南スラウェシ州の主要な輸出品目である、ハタ(スズキ目ハタ科の総称)です。手釣りあるいは潜水漁によって得られたハタは、近隣のシンガポールや香港、台湾などへ、活魚として空輸されます。写真はマカッサル市内パオテレ港に隣接したハタの出荷場での一コマです。
ハタはウロコにキズがないかどうかチェックされ、大きさや重さが計量されたあと、耳の中から寄生虫を掻き出され、最後に仮死状態にするための注射を打たれます。大きめのプラスチックの袋に2,3尾ずつ入れられて、発泡スチロール製の箱に詰められて、空を飛ぶ準備をします。


こちらの写真は、ハタ漁が盛んな漁村の風景です。
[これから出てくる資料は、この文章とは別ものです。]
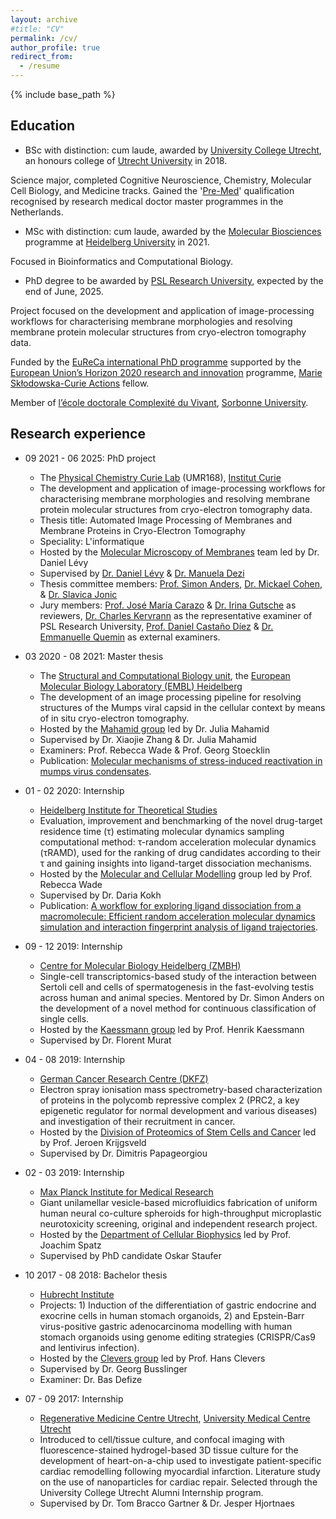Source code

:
 ```yaml
---
layout: archive
#title: "CV"
permalink: /cv/
author_profile: true
redirect_from:
  - /resume
---
```


{% include base_path %}

Education
------
* BSc with distinction: cum laude, awarded by [University College Utrecht](https://www.uu.nl/en/organisation/university-college-utrecht), an honours college of [Utrecht University](https://www.uu.nl/en) in 2018.

Science major, completed Cognitive Neuroscience, Chemistry, Molecular Cell Biology, and Medicine tracks. Gained the '[Pre-Med](https://students.uu.nl/en/university-college-utrecht/academics/science/medical-science)' qualification recognised by research medical doctor master programmes in the Netherlands.

* MSc with distinction: cum laude, awarded by the [Molecular Biosciences](https://www.uni-heidelberg.de/en/study/all-subjects/molecular-biosciences/molecular-biosciences-master) programme at [Heidelberg University](https://www.uni-heidelberg.de/en) in 2021.

Focused in Bioinformatics and Computational Biology.

* PhD degree to be awarded by [PSL Research University](https://psl.eu/en), expected by the end of June, 2025.

Project focused on the development and application of image-processing workflows for characterising membrane morphologies and resolving membrane protein molecular structures from cryo-electron tomography data.

Funded by the [EuReCa international PhD programme](https://training.institut-curie.org/eureca) supported by the [European Union’s Horizon 2020 research and innovation](https://research-and-innovation.ec.europa.eu/funding/funding-opportunities/funding-programmes-and-open-calls/horizon-2020_en) programme, [Marie Skłodowska-Curie Actions](https://marie-sklodowska-curie-actions.ec.europa.eu/) fellow. 

Member of [l’école doctorale Complexité du Vivant](https://www.sorbonne-universite.fr/ecoles-doctorales/complexite-du-vivant), [Sorbonne University](https://www.sorbonne-universite.fr/en).


Research experience
------
* 09 2021 - 06 2025: PhD project
  * The [Physical Chemistry Curie Lab](https://institut-curie.org/unit/umr168) (UMR168), [Institut Curie](https://institut-curie.org/)
  * The development and application of image-processing workflows for characterising membrane morphologies and resolving membrane protein molecular structures from cryo-electron tomography data.
  * Thesis title: Automated Image Processing of Membranes and Membrane Proteins in Cryo-Electron Tomography
  * Speciality: L'informatique
  * Hosted by the [Molecular Microscopy of Membranes](https://institut-curie.org/team/levy) team led by Dr. Daniel Lévy
  * Supervised by [Dr. Daniel Lévy](https://institut-curie.org/personne/daniel-levy) & [Dr. Manuela Dezi](https://institut-curie.org/personne/manuela-dezi)
  * Thesis committee members: [Prof. Simon Anders](https://www.zmbh.uni-heidelberg.de/Anders/), [Dr. Mickael Cohen](http://www.ibpc.fr/en/members-829.htm), & [Dr. Slavica Jonic](https://scai.sorbonne-universite.fr/public/profiles/view/2c3baf02ede0fc8c6be1/67)
  * Jury members: [Prof. José María Carazo](https://i2pc.es/carazo/) & [Dr. Irina Gutsche](https://www.ibs.fr/en/research/assembly-dynamics-and-reactivity/microscopic-imaging-of-complex-assemblies-mica-group-i-gutsche/?lang=en) as reviewers, [Dr. Charles Kervrann](https://team.inria.fr/serpico/team-members/charles-kervrann-2/) as the representative examiner of PSL Research University, [Prof. Daniel Castaño Díez](https://www.biofisika.org/en/research/numerical-methods-cryo-electron-tomography) & [Dr. Emmanuelle Quemin](https://www.i2bc.paris-saclay.fr/replication-and-assembly-of-poxviruses/) as external examiners.


* 03 2020 - 08 2021: Master thesis
  * The [Structural and Computational Biology unit](https://www.embl.org/research/units/structural-and-computational-biology/), the [European Molecular Biology Laboratory (EMBL) Heidelberg](https://www.embl.org/sites/heidelberg/)
  * The development of an image processing pipeline for resolving structures of the Mumps viral capsid in the cellular context by means of in situ cryo-electron tomography.
  * Hosted by the [Mahamid group](https://www.embl.org/groups/mahamid/) led by Dr. Julia Mahamid
  * Supervised by Dr. Xiaojie Zhang & Dr. Julia Mahamid
  * Examiners: Prof. Rebecca Wade & Prof. Georg Stoecklin 
  * Publication: [Molecular mechanisms of stress-induced reactivation in mumps virus condensates](https://www.sciencedirect.com/science/article/pii/S0092867423002763).

 
* 01 - 02 2020: Internship
  * [Heidelberg Institute for Theoretical Studies](https://www.h-its.org/)
  * Evaluation, improvement and benchmarking of the novel drug-target residence time (τ) estimating molecular dynamics sampling computational method: τ-random acceleration molecular dynamics (τRAMD), used for the ranking of drug candidates according to their τ and gaining insights into ligand-target dissociation mechanisms.
  * Hosted by the [Molecular and Cellular Modelling](https://www.h-its.org/research/mcm/) group led by Prof. Rebecca Wade
  * Supervised by Dr. Daria Kokh
  * Publication: [A workflow for exploring ligand dissociation from a macromolecule: Efficient random acceleration molecular dynamics simulation and interaction fingerprint analysis of ligand trajectories](https://pubs.aip.org/aip/jcp/article-abstract/153/12/125102/1062851/A-workflow-for-exploring-ligand-dissociation-from?redirectedFrom=fulltext).

 
* 09 - 12 2019: Internship
  * [Centre for Molecular Biology Heidelberg (ZMBH)](https://www.zmbh.uni-heidelberg.de/)
  * Single-cell transcriptomics-based study of the interaction between Sertoli cell and cells of spermatogenesis in the fast-evolving testis across human and animal species. Mentored by Dr. Simon Anders on the development of a novel method for continuous classification of single cells.
  * Hosted by the [Kaessmann group](https://www.zmbh.uni-heidelberg.de/Kaessmann/default.shtml) led by Prof. Henrik Kaessmann
  * Supervised by Dr. Florent Murat


* 04 - 08 2019: Internship
  * [German Cancer Research Centre (DKFZ)](https://www.dkfz.de/en/index.html)
  * Electron spray ionisation mass spectrometry-based characterization of proteins in the polycomb repressive complex 2 (PRC2, a key epigenetic regulator for normal development and various diseases) and investigation of their recruitment in cancer. 
  * Hosted by the [Division of Proteomics of Stem Cells and Cancer](https://www.dkfz.de/en/proteomik-stammzellen-krebs/index.php) led by Prof. Jeroen Krijgsveld
  * Supervised by Dr. Dimitris Papageorgiou


* 02 - 03 2019: Internship
  * [Max Planck Institute for Medical Research](https://www.mr.mpg.de/en)
  * Giant unilamellar vesicle-based microfluidics fabrication of uniform human neural co-culture spheroids for high-throughput microplastic neurotoxicity screening, original and independent research project. 
  * Hosted by the [Department of Cellular Biophysics](https://www.mr.mpg.de/13943505/cellular_biophysics) led by Prof. Joachim Spatz
  * Supervised by PhD candidate Oskar Staufer


* 10 2017 - 08 2018: Bachelor thesis
  * [Hubrecht Institute](https://www.hubrecht.eu/)
  * Projects: 1) Induction of the differentiation of gastric endocrine and exocrine cells in human stomach organoids, 2) and Epstein-Barr virus-positive gastric adenocarcinoma modelling with human stomach organoids using genome editing strategies (CRISPR/Cas9 and lentivirus infection). 
  * Hosted by the [Clevers group](https://www.hubrecht.eu/research-groups/clevers-group/) led by Prof. Hans Clevers
  * Supervised by Dr. Georg Busslinger
  * Examiner: Dr. Bas Defize


* 07 - 09 2017: Internship
  * [Regenerative Medicine Centre Utrecht](https://www.umcutrecht.nl/en/regenerative-medicine-center-utrecht), [University Medical Centre Utrecht](https://www.umcutrecht.nl/en)
  * Introduced to cell/tissue culture, and confocal imaging with fluorescence-stained hydrogel-based 3D tissue culture for the development of heart-on-a-chip used to investigate patient-specific cardiac remodelling following myocardial infarction. Literature study on the use of nanoparticles for cardiac repair. Selected through the University College Utrecht Alumni Internship program.
  * Supervised by Dr. Tom Bracco Gartner & Dr. Jesper Hjortnaes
8月17日のインドネシア独立記念日に備えて、ハタ漁師さんが個人でハタの模型を作りました。夜になると、電飾がちかちかと光ります。

ハタはたいへんおいしいサカナですが、その漁法がサンゴ礁域の生態環境を破壊する可能性があると指摘されています。魚毒を使った漁がおこなわれるからです。現在では、魚毒漁は全面的に禁止されていますが、完全に取り締まることもむずかしいのです。地方分権の時代における持続的な自然資源利用を目指して、地方行政や行政村、そして研究者やNGOなどが協力しあって、さまざまな意見を出し合っているところです。自然資源は保護されるだけでなく、上手に利用されることもできるはずだからです。